Fast forward 50 years to 2007. One woman who didn’t have trouble coming up with answer and works to help other moms learn self-acceptance is former reporter and Early Show anchor René Syler. She published her first book, Good Enough Mother: The Perfectly Imperfect Book of Parenting, which led to her website, goodenoughmother.com.
“Good Enough Mother was borne of my goal to help women feel better about the job they were doing as wives and mothers,” says Syler, who also has a degree in psychology. “I had a number of friends—and me too—who were buying into the notion that they had to provide a perfect childhood for their kids. And it struck me one day, as I was doing 30 things and not any one of them particularly well, that perfection is completely unattainable.”
START WITH A QUESTION: “WHY?”
The result is an all-encompassing, supportive parenting resource for mothers who are coming to terms with the idea that it’s okay to be imperfect. To start that process, they might want to ask themselves where that pressure is coming from. “I would start by asking why,” says Syler. “Why are they so desperate to be perfect, especially since we know that is not realistic. Are they doing the thing I abhor, engaging in ‘mompetition’? Are they parenting for people who are NOT living in their house? If so, I would say, ‘STOP.IT.RIGHT.NOW!’ Seriously, we all need to get a grip, and concentrate on the stuff that really matters, rather than what your neighbors/mother-in-law/moms-in-playgroup say.”

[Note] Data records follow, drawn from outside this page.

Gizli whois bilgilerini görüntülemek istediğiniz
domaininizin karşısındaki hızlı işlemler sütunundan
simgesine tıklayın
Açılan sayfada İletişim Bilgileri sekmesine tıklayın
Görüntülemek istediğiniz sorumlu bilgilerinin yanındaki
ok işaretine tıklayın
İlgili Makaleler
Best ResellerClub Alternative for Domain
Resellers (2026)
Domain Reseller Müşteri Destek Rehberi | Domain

So what’s an example of the good enough mother? “Um, besides breakfast for dinner?” Asks Syler. “Besides letting your kids wear what they want (as long as it’s age and weather appropriate)? Besides subscribing the concept of ‘natural consequences’? Those are but a few.”
Syler recalls a day not too long ago when her teenage son Cole wanted to wear only a sweatshirt on a chilly winter day, instead of a coat. Syler’s husband tried to push the point, which Syler felt was unnecessary. “The kid is 13-years-old, not three,” she explains. “He knows when he’s cold and will put a coat on. If he gets a cold, we will nurse him to health, explaining that he needs to take better care of himself. But guess what will happen after the sniffles subside? Cole won’t do that again, will he?” This relates directly to Winnicott’s theory that a mother cannot—and should not try to—protect her child from every possible negative experience.
TAKING CARE OF YOURSELF, TRUSTING YOURSELF
Many mothers feel that to take care of themselves is a selfish impulse that will take away from the well-being of their children. But actually, it’s the opposite. “Being a healthy mother, taking care of oneself, is very important in the care of our children,” says Dr. Reigada. Syler agrees. Embracing the title of good enough mother, explains Syler, “means cutting yourself some slack, understanding that it is okay for you to take some time for yourself, to take yourself OFF the bottom of the To-Do list and to truly understand that by taking care of yourself, you ARE taking care of your family.”
With some practice, you may just start leaving your impossible standards of perfection behind. “I do think it gets easier as we have a few ‘mothering moments’ under our belts and begin to trust ourselves more,” says Syler. And that includes letting go of what other people may think. “Because when we trust that we know what we are doing, we’ll care less about people whose opinions don’t really matter,” says Syler. What would she say to the mother who worries about getting her kid outdoors every day? “I think it all boils down to perspective,” she muses. “Will your kid notice if you don’t go to the park everyday? Will the mommy-clique? Maybe. Should you care? No.”
It’s a process with many steps, but well worth it. Trusting ourselves as mothers—and learning not to care so much about what other people think—will lead to self-acceptance. Accepting—and loving—ourselves as imperfect is the key to feeling good about the job at which we’re working so hard. Feeling good about ourselves as moms—and taking care of ourselves—is good for the whole family. And that’s what being good enough is all about.